The Islamabad High Court (IHC) on Friday rejected a petition filed by PTI leader Faisal Vawda seeking a stay on hearings in a disqualification case against him at the Election Commission of Pakistan (ECP) over his failure to disclose his dual nationality while contesting the 2018 general elections.

Vawda had challenged the October 12 decision of the ECP — which had rejected his petition to stay the hearings — on the grounds that the case against him had become invalid as the ECP was bound to decide the matter within 60 days after he was elected and that it had not done so.

IHC Chief Justice Athar Minallah, who heard the case today, observed that an application had been filed against Vawda within 60 days and called upon the senator to prove his innocence and let the ECP take action in accordance with the law if he was in the clear.

"What are you afraid of?
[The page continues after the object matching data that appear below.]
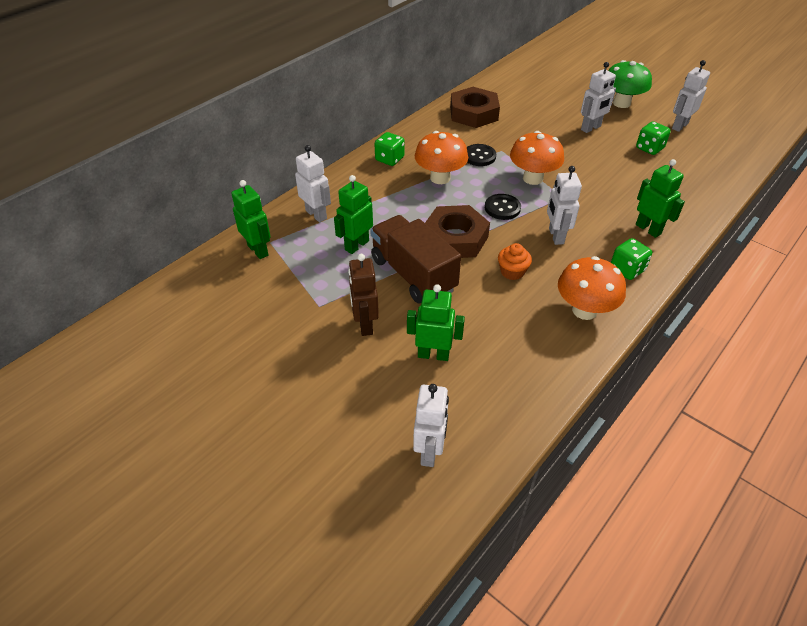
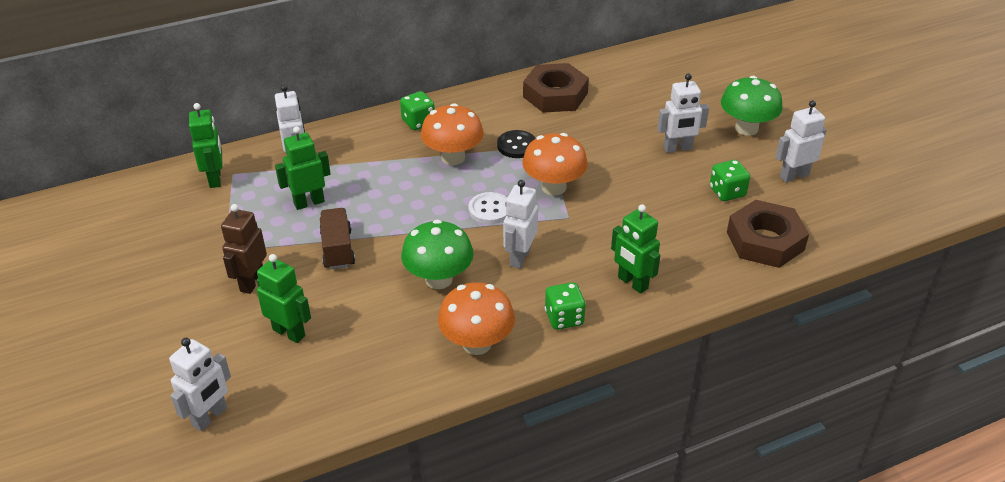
camera: 25 degrees right, 5 degrees down
brown truck [370,215,461,303] -> brown truck [320,208,355,269], size x0.62
brown nut [425,205,490,258] -> brown nut moved to [727,200,809,268]
black button [485,194,521,220] -> white button [468,192,507,224]
orange cupcake [498,243,532,280] -> green mushroom [401,220,474,289]
green robot [636,159,685,238] -> green robot turned 150 degrees clockwise [611,204,660,294]

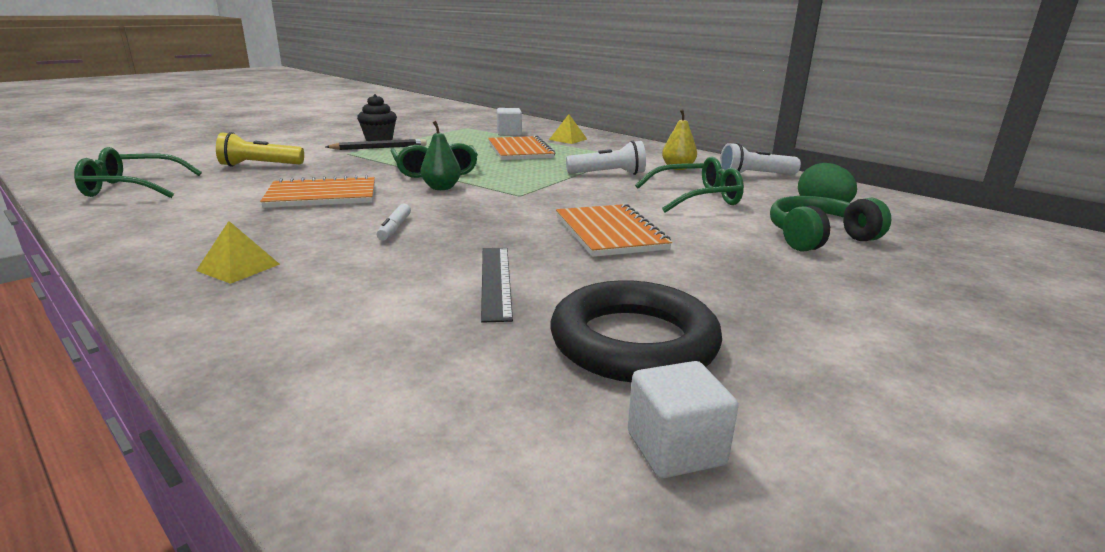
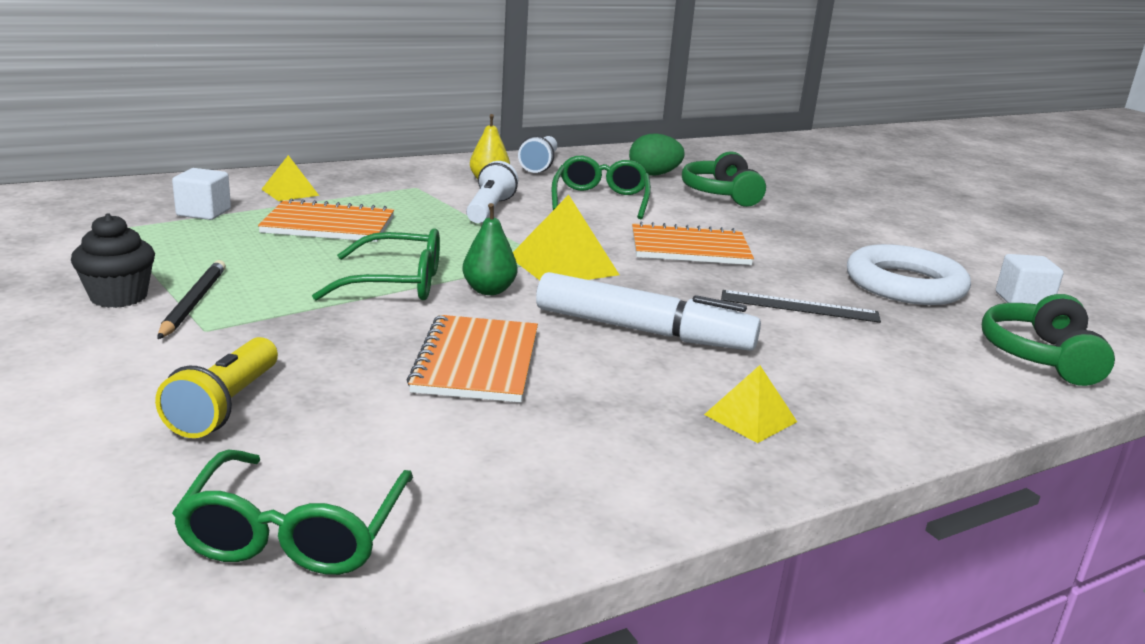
camera: 75 degrees left, 0 degrees up
white marker [376,204,411,241] -> white marker [536,272,761,351], size x2.35
black ring [551,280,722,382] -> white ring [847,244,971,305]
none -> yellow pyramid [513,195,619,280]
none -> green headphones [982,294,1115,386]

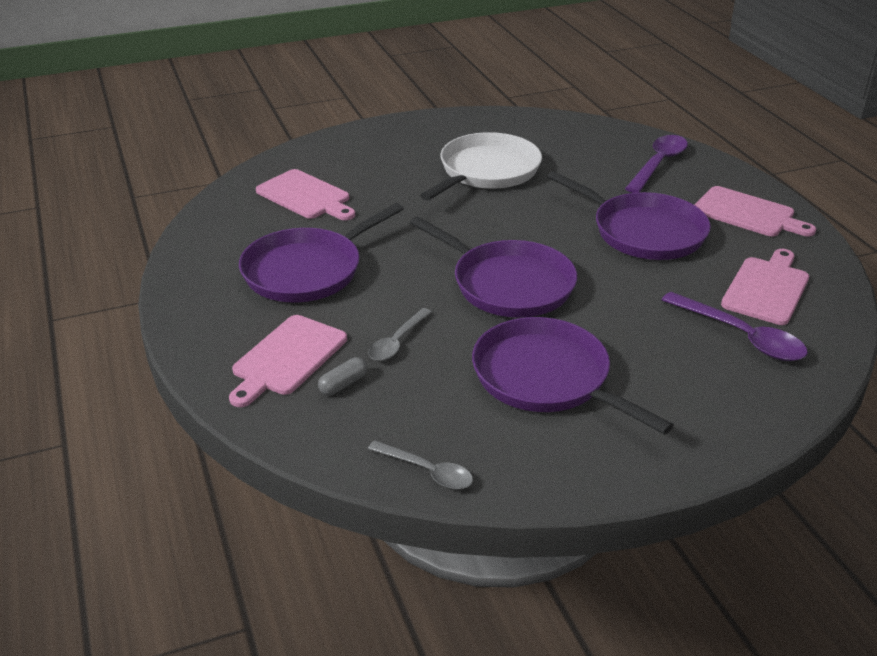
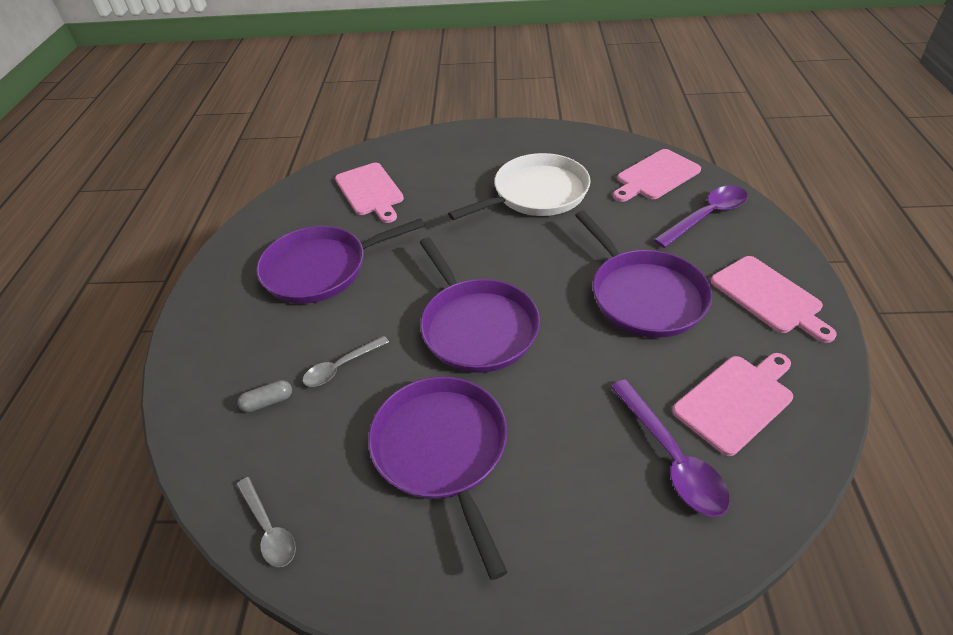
camera: 25 degrees right, 10 degrees up
pink cutting board [229,315,347,407] -> pink cutting board moved to [613,149,701,202]

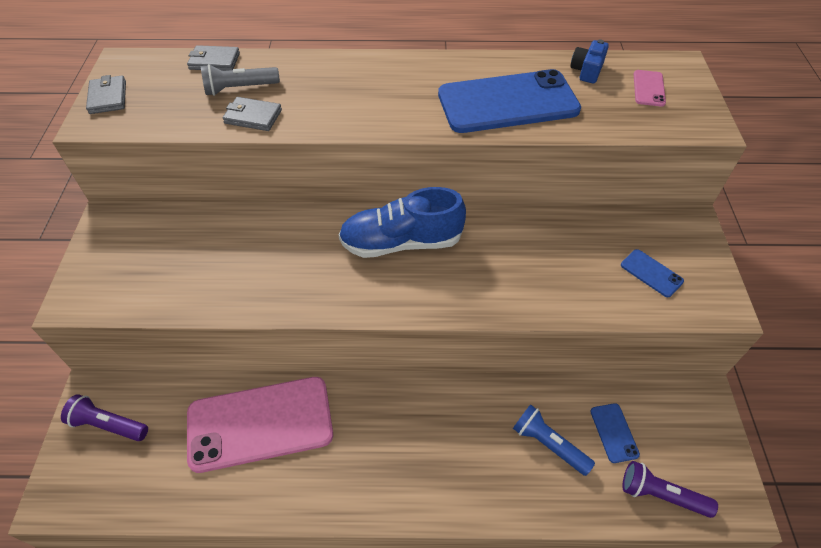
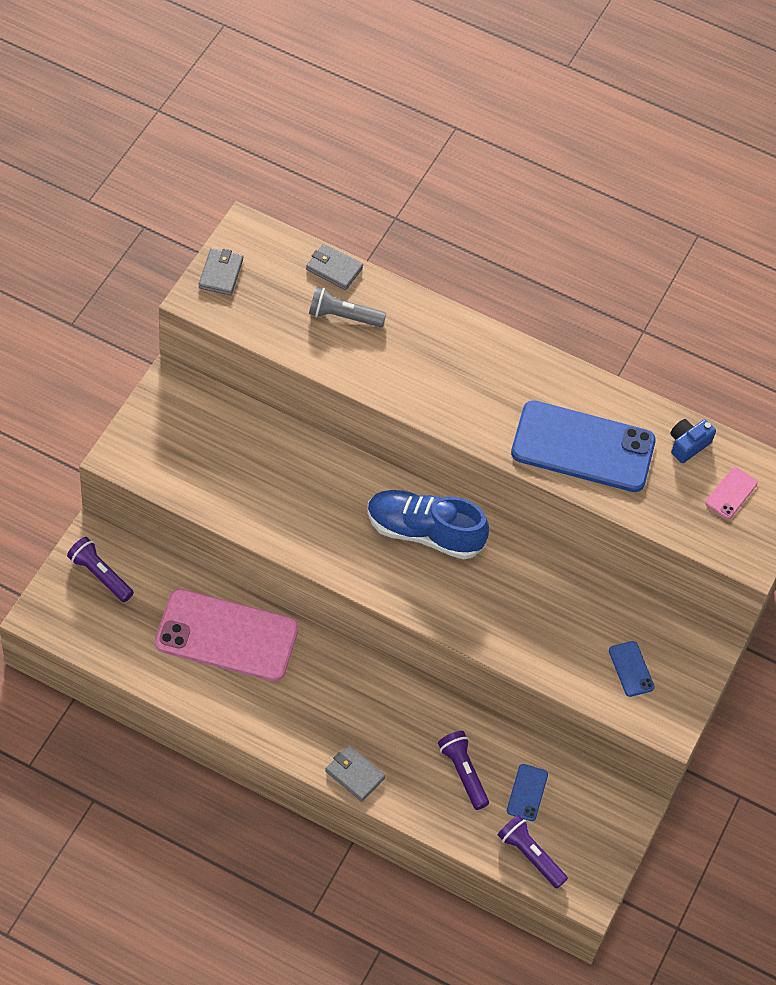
camera: 20 degrees right, 5 degrees up
grey wallet [223,97,282,131] -> grey wallet moved to [325,745,385,802]
blue flashlight [513,404,595,476] -> purple flashlight [438,731,489,810]

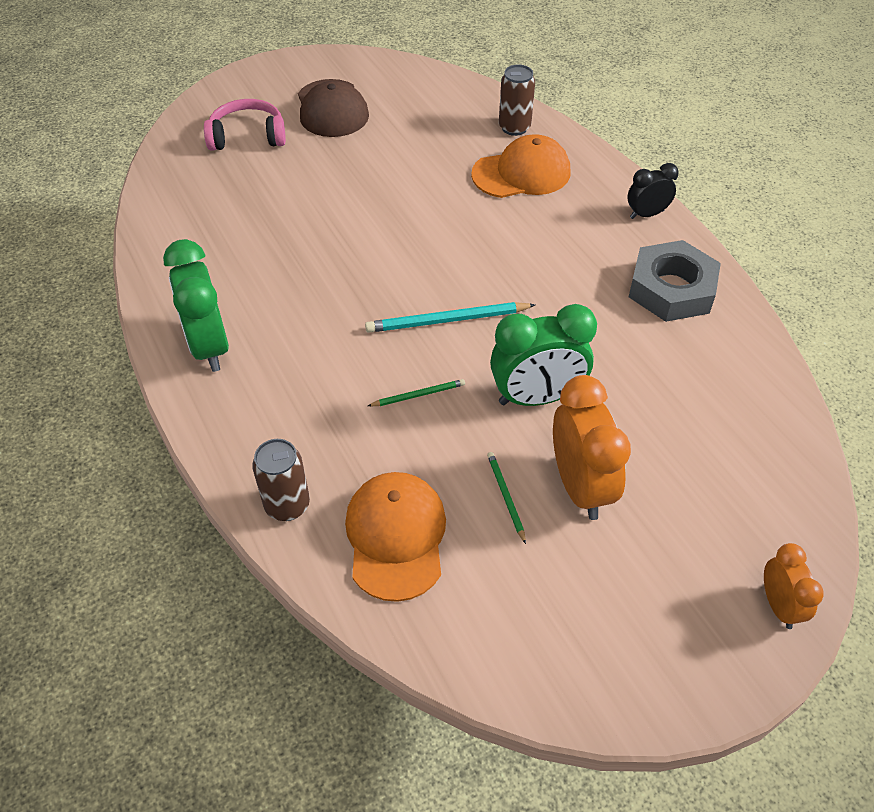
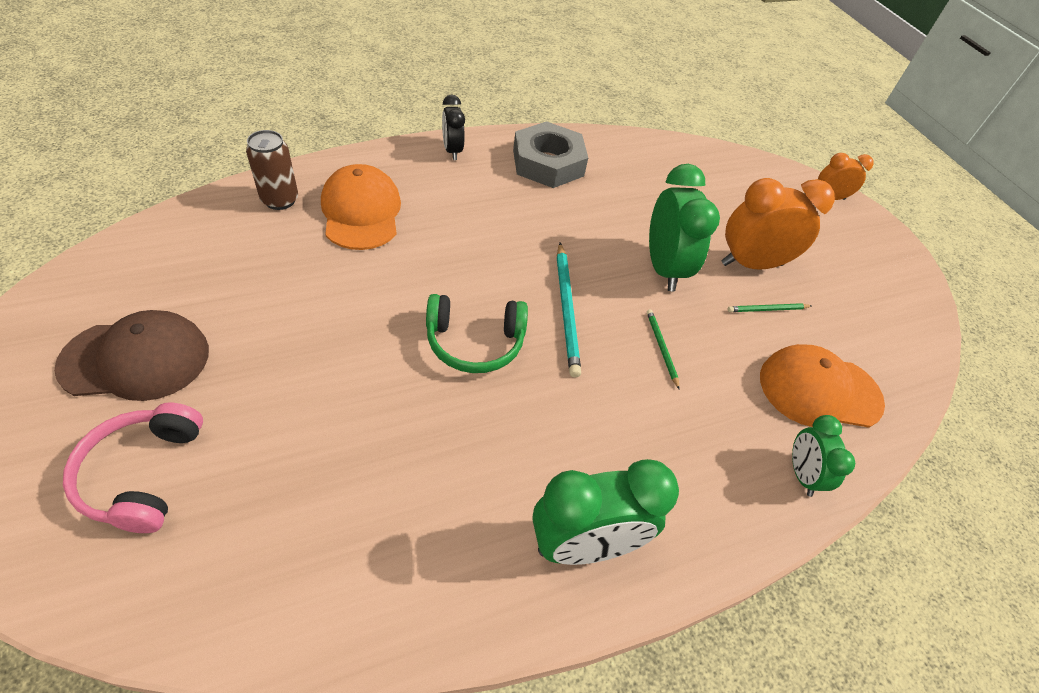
camera: 90 degrees left, 0 degrees up
brown can [252,439,310,521] -> green clock [792,415,855,497]
none -> green headphones [426,294,528,373]

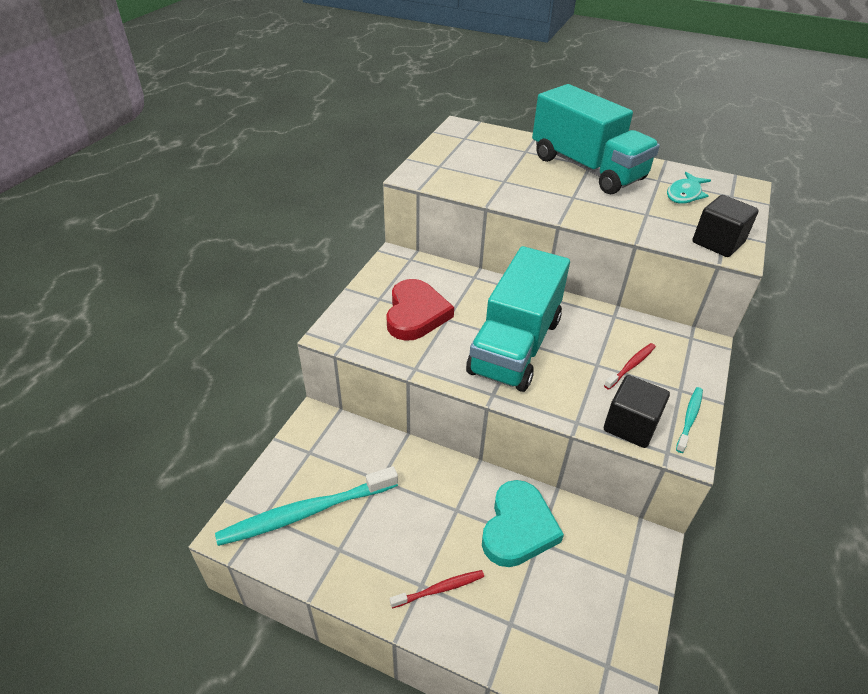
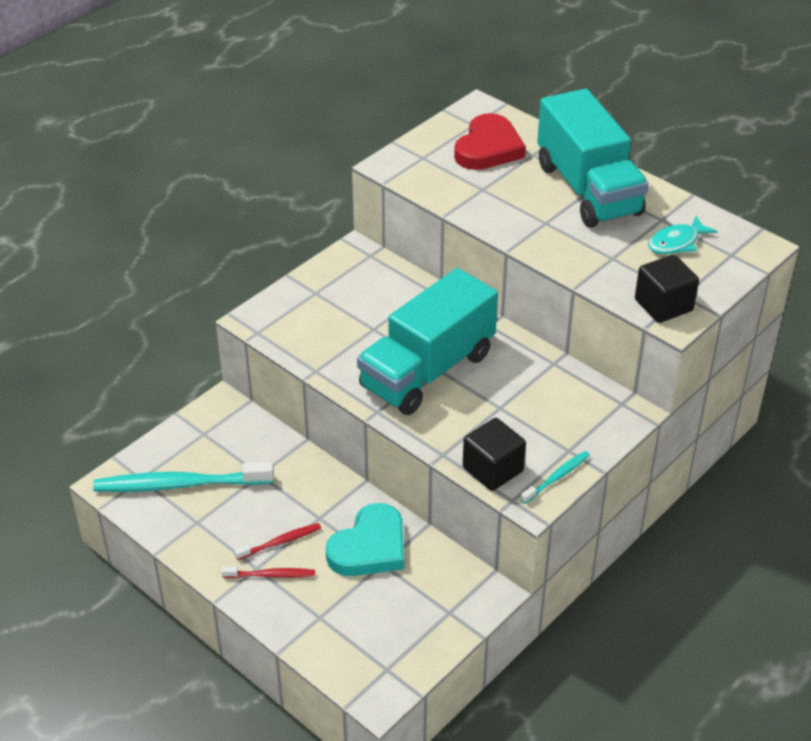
camera: 20 degrees right, 0 degrees up
red heart [386,279,454,341] -> red heart moved to [454,113,526,170]
red toothbrush [604,343,656,390] -> red toothbrush moved to [234,523,321,560]

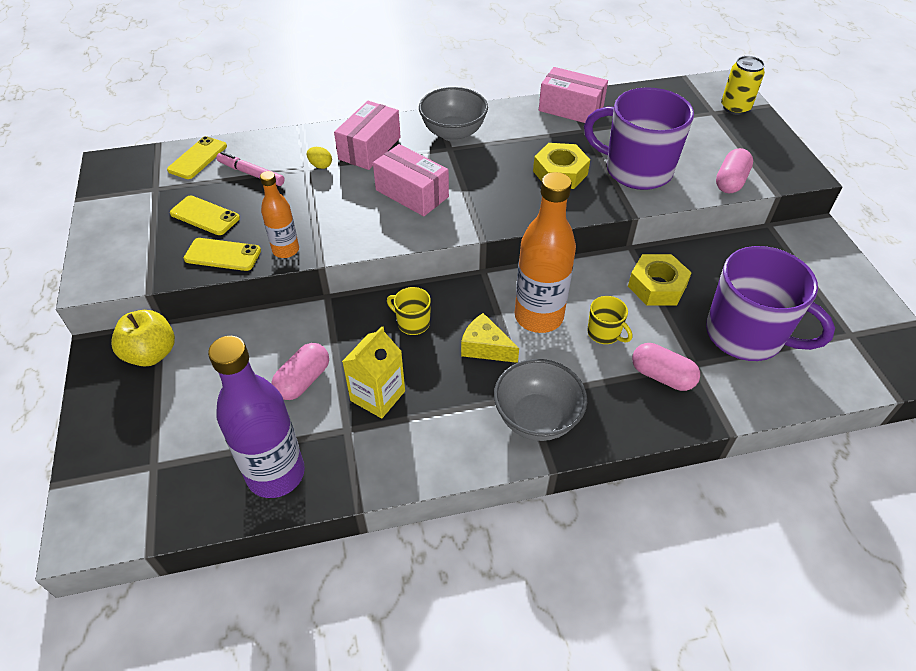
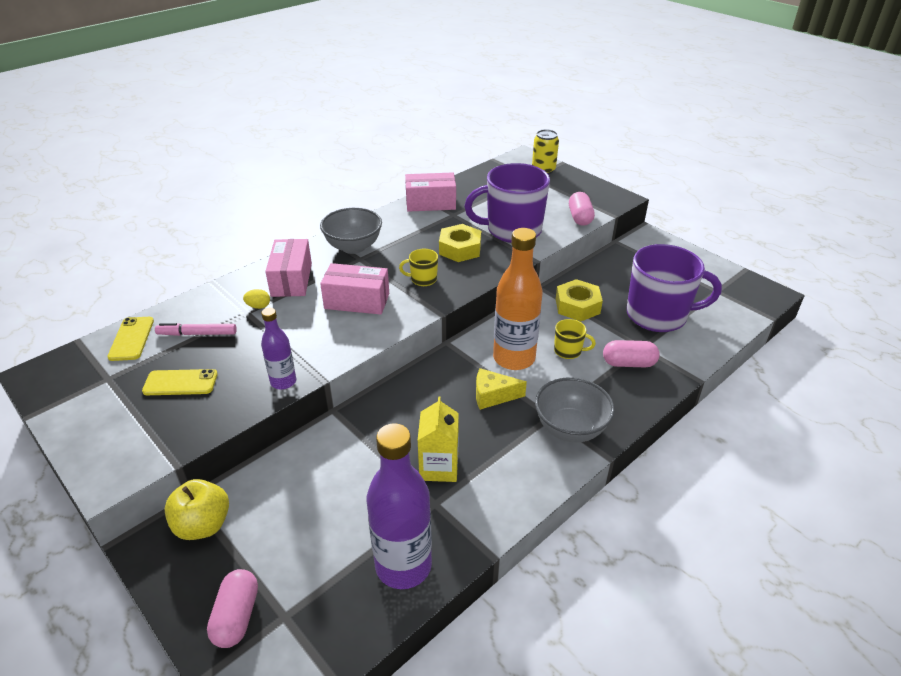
camera: 30 degrees left, 10 degrees down
yellow phone [184,238,261,271] -> none
orange bottle [260,171,299,258] -> purple bottle [261,308,296,390]
pink capsule [271,343,329,400] -> pink capsule moved to [207,569,258,648]
yellow mug [387,287,431,335] -> yellow mug moved to [399,249,438,286]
Let the election commission decide the case," Justice Minallah said.

Your application is non-maintainable; it is hence rejected, he said.

According to the IHC's written order following today's hearing, the ECP has been directed to announce a decision in the disqualification case against Vawda within 60 days.

“ECP is taking action to scrutinise Vawda’s oath as per the Supreme Court’s orders,” said the order, adding that ECP is responsible to ascertain whether the oath was factual or fake.

It stated that Vawda would have to face the consequences in case the oath he had submitted is found false.

The oath was made part of Vawda’s nomination papers as per the apex court’s orders, the order said.

“One may receive the same punishment for submitting a false oath in the ECP as that for submitting a false oath in the SC,” it noted.

The verdict further stated that submitting a false oath doesn’t only involve the violation of Article 62 and 63 — it has consequences far more serious than that.

What is the case?

Vawda had won the 2018 general election from Karachi's NA-249 constituency.

In January this year, an investigative report published in The News had revealed that Vawda may have committed perjury by falsely declaring in an oath to the ECP that he did not hold any foreign nationality.

According to The News, Vawda was in possession of a United States passport at the time he filed his nomination papers on June 11, 2018. The minister remained an American national even at the time the scrutiny of his nomination papers were completed.

The Supreme Court of Pakistan in a past judgment has categorically ruled that candidates who hold dual nationality are supposed to submit a renunciation certificate of the foreign nationality along with their nomination papers.

The same judgment has previously led to the disqualification of various lawmakers, notable among whom Pakistan Muslim League-Nawaz (PML-N) senators Saadia Abbasi and Haroon Akhtar.